The inclination toward infinite branching shows up polling all the time.  For any given attribute, you need to a perfectly random and perfectly representative sample of respondents.  This is virtually impossible to achieve.  When you deal with a large population, such as the US, the minimum number of random and representative participants will be roughly 300 to answer a single branch question.  

But what polling firms do all the time is not have random and not have representative samples.  And they then compound the issue with infinite branching.  Instead of "Are you better or worse off than four years ago?" they keep branching.  How many African-Americans think they are better or worse off?  You are now at the second branch.  How many African-Americans in Florida think they are better off?  How many African-Americans in Florida in the middle income quintile think they are better off?  You are now at branch four.  For the answer to meaningful, your sample size needs to be very roughly 95,000.  All random and representative.  

Of course, that is inordinately expensive which is why public opinion polls rarely provide useful information.

Other items raised in the comments includes the issue of trait preference self-deception/trade-off ignorance.  It is like the old manufacturing adage: faster, cheaper, better - pick two.  You want a high income mate who can spend a lot of time?  Pick one.  You want someone who is respectful, assertive, and tender?  Pick two.  A spontaneous but reliable partner? . . . 

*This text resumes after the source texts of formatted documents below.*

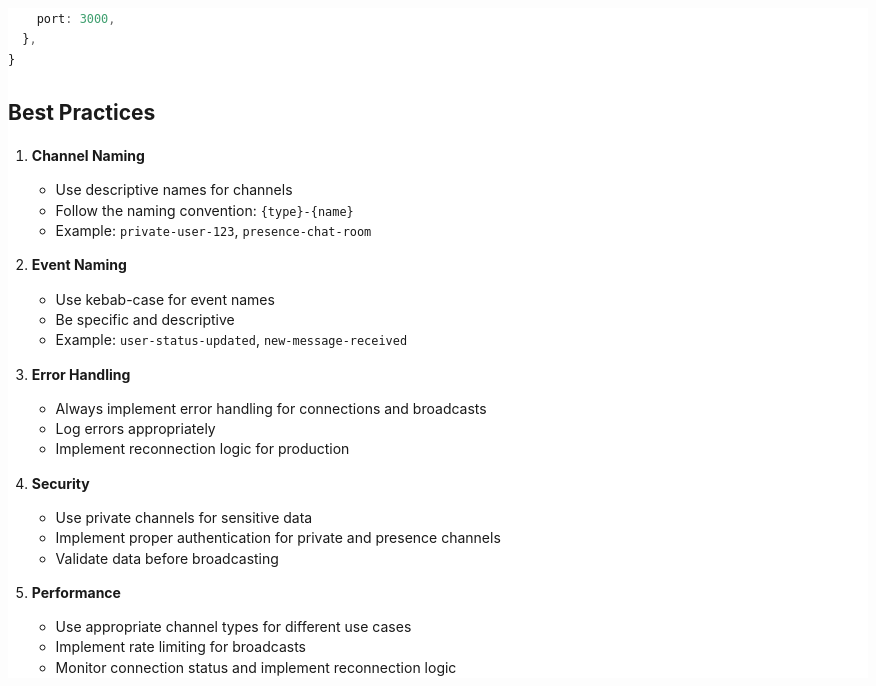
 ```typescript
    port: 3000,
  },
}
```

## Best Practices

1. **Channel Naming**
   - Use descriptive names for channels
   - Follow the naming convention: `{type}-{name}`
   - Example: `private-user-123`, `presence-chat-room`

2. **Event Naming**
   - Use kebab-case for event names
   - Be specific and descriptive
   - Example: `user-status-updated`, `new-message-received`

3. **Error Handling**
   - Always implement error handling for connections and broadcasts
   - Log errors appropriately
   - Implement reconnection logic for production

4. **Security**
   - Use private channels for sensitive data
   - Implement proper authentication for private and presence channels
   - Validate data before broadcasting

5. **Performance**
   - Use appropriate channel types for different use cases
   - Implement rate limiting for broadcasts
   - Monitor connection status and implement reconnection logic

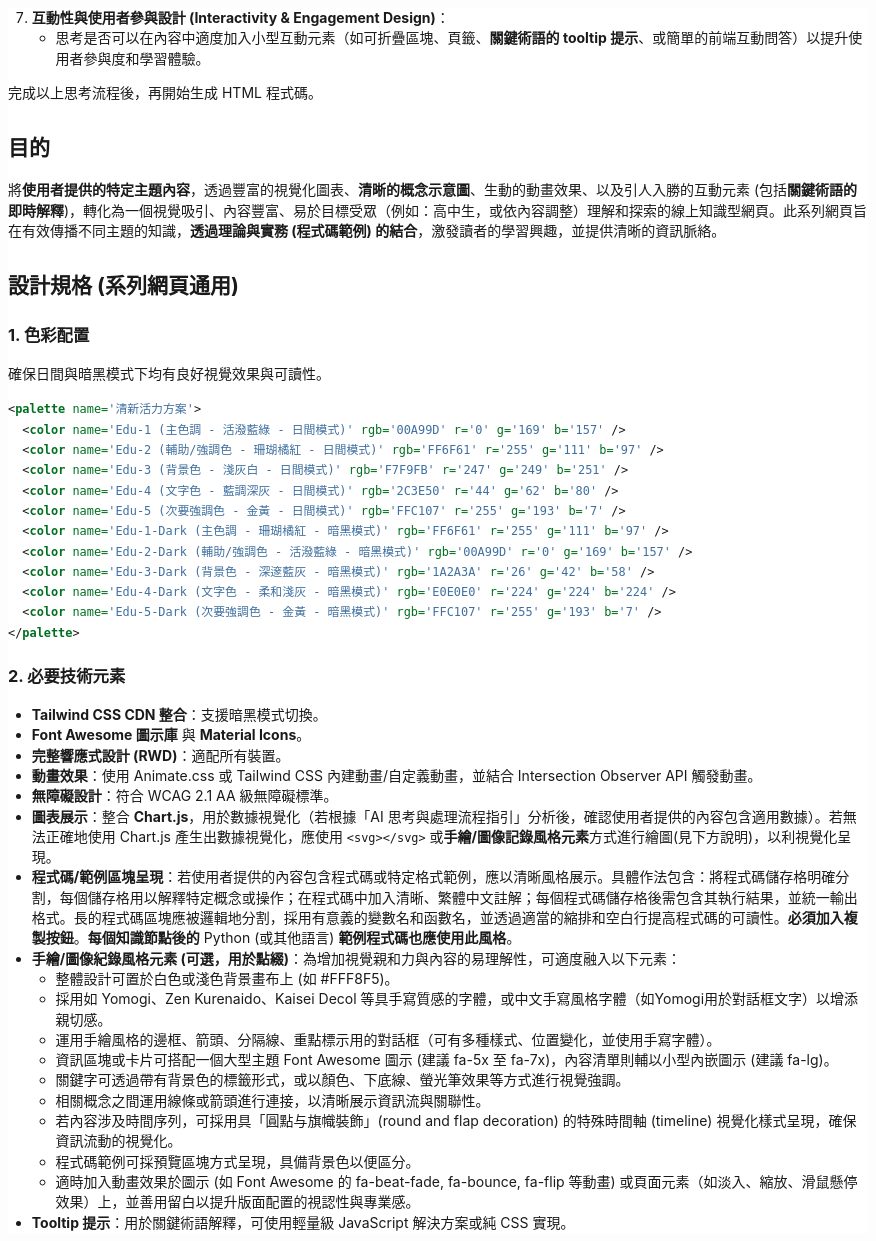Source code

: 7.  **互動性與使用者參與設計 (Interactivity & Engagement Design)**：
    * 思考是否可以在內容中適度加入小型互動元素（如可折疊區塊、頁籤、**關鍵術語的 tooltip 提示**、或簡單的前端互動問答）以提升使用者參與度和學習體驗。

完成以上思考流程後，再開始生成 HTML 程式碼。

## 目的
將**使用者提供的特定主題內容**，透過豐富的視覺化圖表、**清晰的概念示意圖**、生動的動畫效果、以及引人入勝的互動元素 (包括**關鍵術語的即時解釋**)，轉化為一個視覺吸引、內容豐富、易於目標受眾（例如：高中生，或依內容調整）理解和探索的線上知識型網頁。此系列網頁旨在有效傳播不同主題的知識，**透過理論與實務 (程式碼範例) 的結合**，激發讀者的學習興趣，並提供清晰的資訊脈絡。

## 設計規格 (系列網頁通用)

### **1. 色彩配置**
確保日間與暗黑模式下均有良好視覺效果與可讀性。
```xml
<palette name='清新活力方案'>
  <color name='Edu-1 (主色調 - 活潑藍綠 - 日間模式)' rgb='00A99D' r='0' g='169' b='157' />
  <color name='Edu-2 (輔助/強調色 - 珊瑚橘紅 - 日間模式)' rgb='FF6F61' r='255' g='111' b='97' />
  <color name='Edu-3 (背景色 - 淺灰白 - 日間模式)' rgb='F7F9FB' r='247' g='249' b='251' />
  <color name='Edu-4 (文字色 - 藍調深灰 - 日間模式)' rgb='2C3E50' r='44' g='62' b='80' />
  <color name='Edu-5 (次要強調色 - 金黃 - 日間模式)' rgb='FFC107' r='255' g='193' b='7' />
  <color name='Edu-1-Dark (主色調 - 珊瑚橘紅 - 暗黑模式)' rgb='FF6F61' r='255' g='111' b='97' />
  <color name='Edu-2-Dark (輔助/強調色 - 活潑藍綠 - 暗黑模式)' rgb='00A99D' r='0' g='169' b='157' />
  <color name='Edu-3-Dark (背景色 - 深邃藍灰 - 暗黑模式)' rgb='1A2A3A' r='26' g='42' b='58' />
  <color name='Edu-4-Dark (文字色 - 柔和淺灰 - 暗黑模式)' rgb='E0E0E0' r='224' g='224' b='224' />
  <color name='Edu-5-Dark (次要強調色 - 金黃 - 暗黑模式)' rgb='FFC107' r='255' g='193' b='7' />
</palette>
```

### **2. 必要技術元素**

* **Tailwind CSS CDN 整合**：支援暗黑模式切換。  
* **Font Awesome 圖示庫** 與 **Material Icons**。  
* **完整響應式設計 (RWD)**：適配所有裝置。  
* **動畫效果**：使用 Animate.css 或 Tailwind CSS 內建動畫/自定義動畫，並結合 Intersection Observer API 觸發動畫。  
* **無障礙設計**：符合 WCAG 2.1 AA 級無障礙標準。  
* **圖表展示**：整合 **Chart.js**，用於數據視覺化（若根據「AI 思考與處理流程指引」分析後，確認使用者提供的內容包含適用數據）。若無法正確地使用 Chart.js 產生出數據視覺化，應使用 `<svg></svg>` 或**手繪/圖像記錄風格元素**方式進行繪圖(見下方說明)，以利視覺化呈現。
* **程式碼/範例區塊呈現**：若使用者提供的內容包含程式碼或特定格式範例，應以清晰風格展示。具體作法包含：將程式碼儲存格明確分割，每個儲存格用以解釋特定概念或操作；在程式碼中加入清晰、繁體中文註解；每個程式碼儲存格後需包含其執行結果，並統一輸出格式。長的程式碼區塊應被邏輯地分割，採用有意義的變數名和函數名，並透過適當的縮排和空白行提高程式碼的可讀性。**必須加入複製按鈕**。**每個知識節點後的** Python (或其他語言) **範例程式碼也應使用此風格**。
* **手繪/圖像紀錄風格元素 (可選，用於點綴)**：為增加視覺親和力與內容的易理解性，可適度融入以下元素：
    * 整體設計可置於白色或淺色背景畫布上 (如 #FFF8F5)。
    * 採用如 Yomogi、Zen Kurenaido、Kaisei Decol 等具手寫質感的字體，或中文手寫風格字體（如Yomogi用於對話框文字）以增添親切感。
    * 運用手繪風格的邊框、箭頭、分隔線、重點標示用的對話框（可有多種樣式、位置變化，並使用手寫字體）。
    * 資訊區塊或卡片可搭配一個大型主題 Font Awesome 圖示 (建議 fa-5x 至 fa-7x)，內容清單則輔以小型內嵌圖示 (建議 fa-lg)。
    * 關鍵字可透過帶有背景色的標籤形式，或以顏色、下底線、螢光筆效果等方式進行視覺強調。
    * 相關概念之間運用線條或箭頭進行連接，以清晰展示資訊流與關聯性。
    * 若內容涉及時間序列，可採用具「圓點与旗幟裝飾」(round and flap decoration) 的特殊時間軸 (timeline) 視覺化樣式呈現，確保資訊流動的視覺化。
    * 程式碼範例可採預覽區塊方式呈現，具備背景色以便區分。
    * 適時加入動畫效果於圖示 (如 Font Awesome 的 fa-beat-fade, fa-bounce, fa-flip 等動畫) 或頁面元素（如淡入、縮放、滑鼠懸停效果）上，並善用留白以提升版面配置的視認性與專業感。
* **Tooltip 提示**：用於關鍵術語解釋，可使用輕量級 JavaScript 解決方案或純 CSS 實現。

This is similar to trait preference transience.  In other words, what you think you want at eighteen may not be what you are looking for at twenty-eight.  There is a lot in a person baked in through DNA and not easily changeable.  There is certainly some flex, but no one is a tabula rasa.  If you have a long list (more than three) of must-have attributes, the greater is the probability of an emerging mismatch over time.  

Of course there is the usual blather in the comments, but this post certainly generated a lot of slivers of insight.